Untuk mendesakkan perdamaian yang lama dirindukan rakyat sipil Aceh, setiap Sabtu malam sejak 19 Februari 2005 sebagian penandatangan petisi juga melakukan demonstrasi dengan menyalakan lilin di Bunderan Hotel Indonesia, Jakarta.
Pekan ini, para wakil Indonesia dan GAM bertemu di Helsinki untuk melakukan perundingan damai putaran ketiga. Bencana kolosal tsunami di Aceh pada 26 Desember 2004, menurut para pendantanganan, mestilah menjadi momentum penting bagi pihak-pihak yang bersengketa untuk mewujudkan di Aceh.

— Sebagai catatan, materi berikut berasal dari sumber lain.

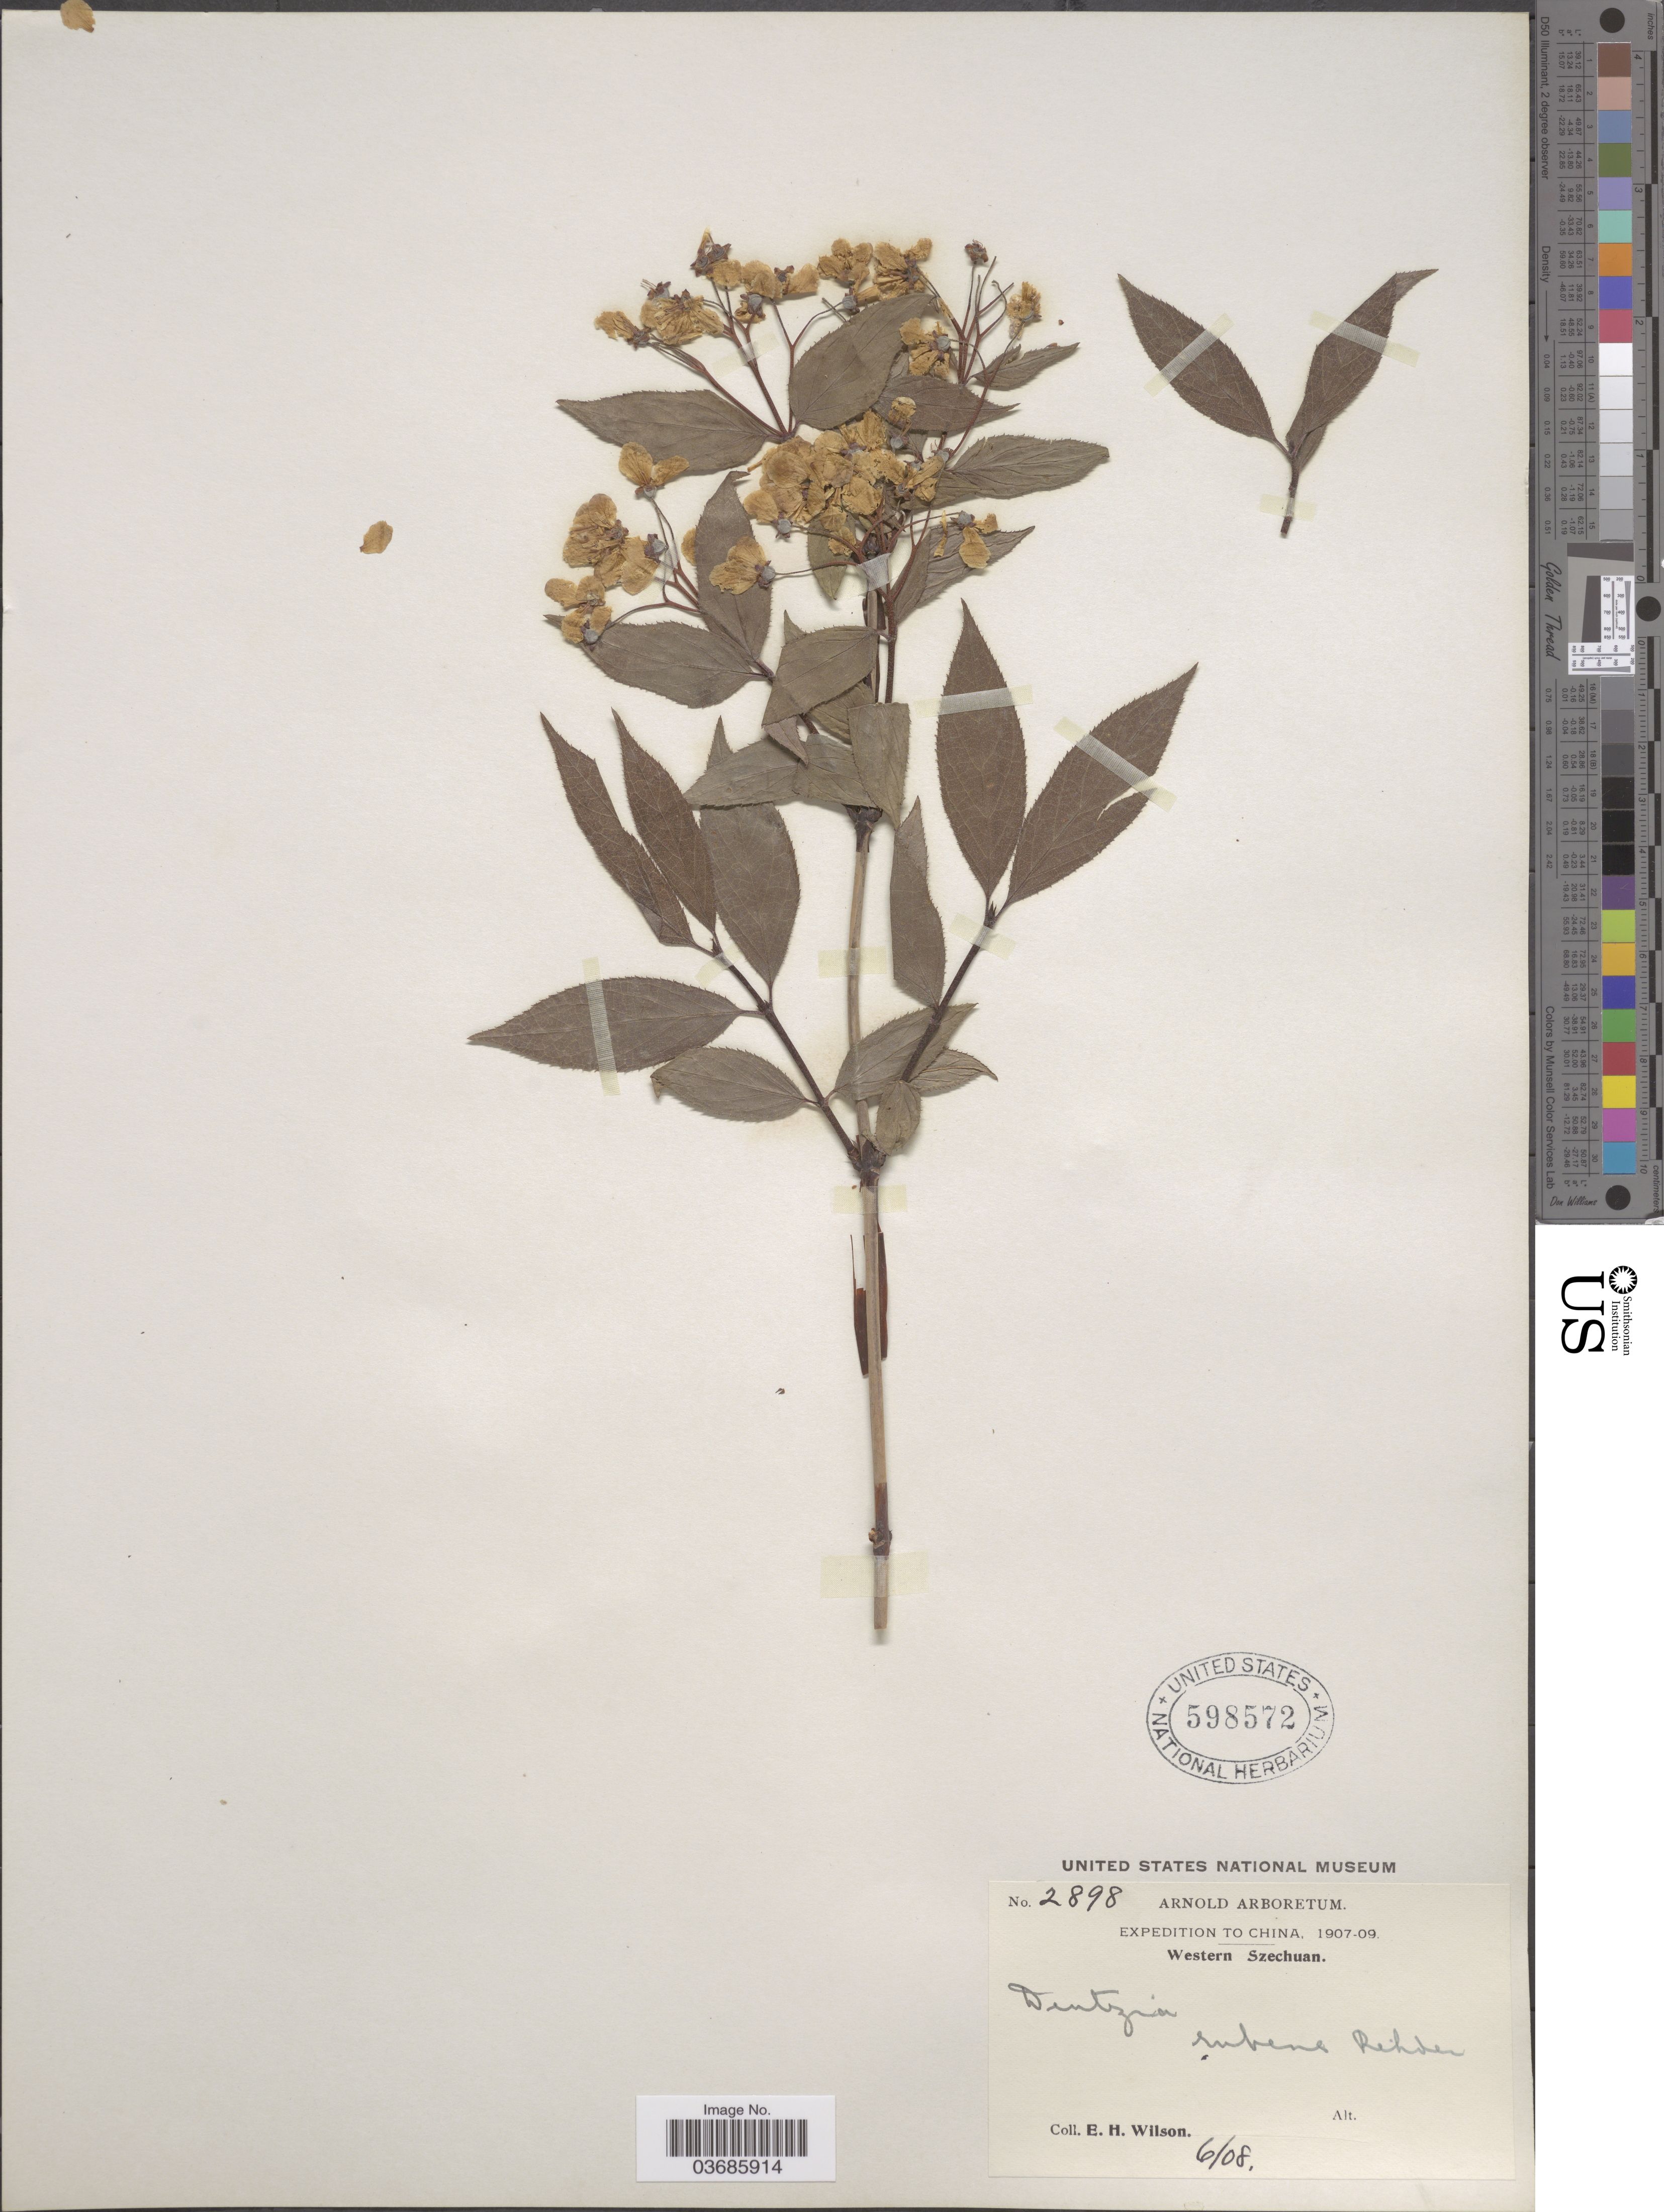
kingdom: Plantae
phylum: Tracheophyta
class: Magnoliopsida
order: Cornales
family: Hydrangeaceae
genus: Deutzia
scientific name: Deutzia rubens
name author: Rehder in Sarg.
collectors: E. Wilson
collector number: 2898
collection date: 1908-06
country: China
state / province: Sichuan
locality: Expedition to China, 1907-09. Western Szechuan.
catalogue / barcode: US 598572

Perdamaian semestinya menjadi prasyarat utama sebelum orang membicarakan lebih jauh pembangunan kembali Aceh. Gempa dan tsunami telah menewaskan 230.000 orang dan membuat ratusan ribu lainnya kehilangan rumah, serta kota dan desa luluh-lantak, baik secara fisik, sosial maupun ekonomi. Tanpa perdamaian, pemulihan fisik tidak akan banyak memberi manfaat kepada rakyat Aceh.
Selama 30 tahun terakhir, rakyat Aceh ibarat pelanduk yang terjepit baku-tembak aparat keamanan Indonesia (TNI dan Brimob) dan GAM. Jauh sebelum tsunami, banyak orang Aceh telah menderita. Sekitar 15.000 tewas akibat konflik bersenjata di sana dalam 30 tahun terakhir. "Anak-anak tidak tenteram belajar, ayah dan ibu tak bisa mencari nafkah dengan baik, tidak ada pengusaha yang mau berinvestasi di sana untuk bisa menyediakan lapangan kerja," demikian antara lain bunyi petisi.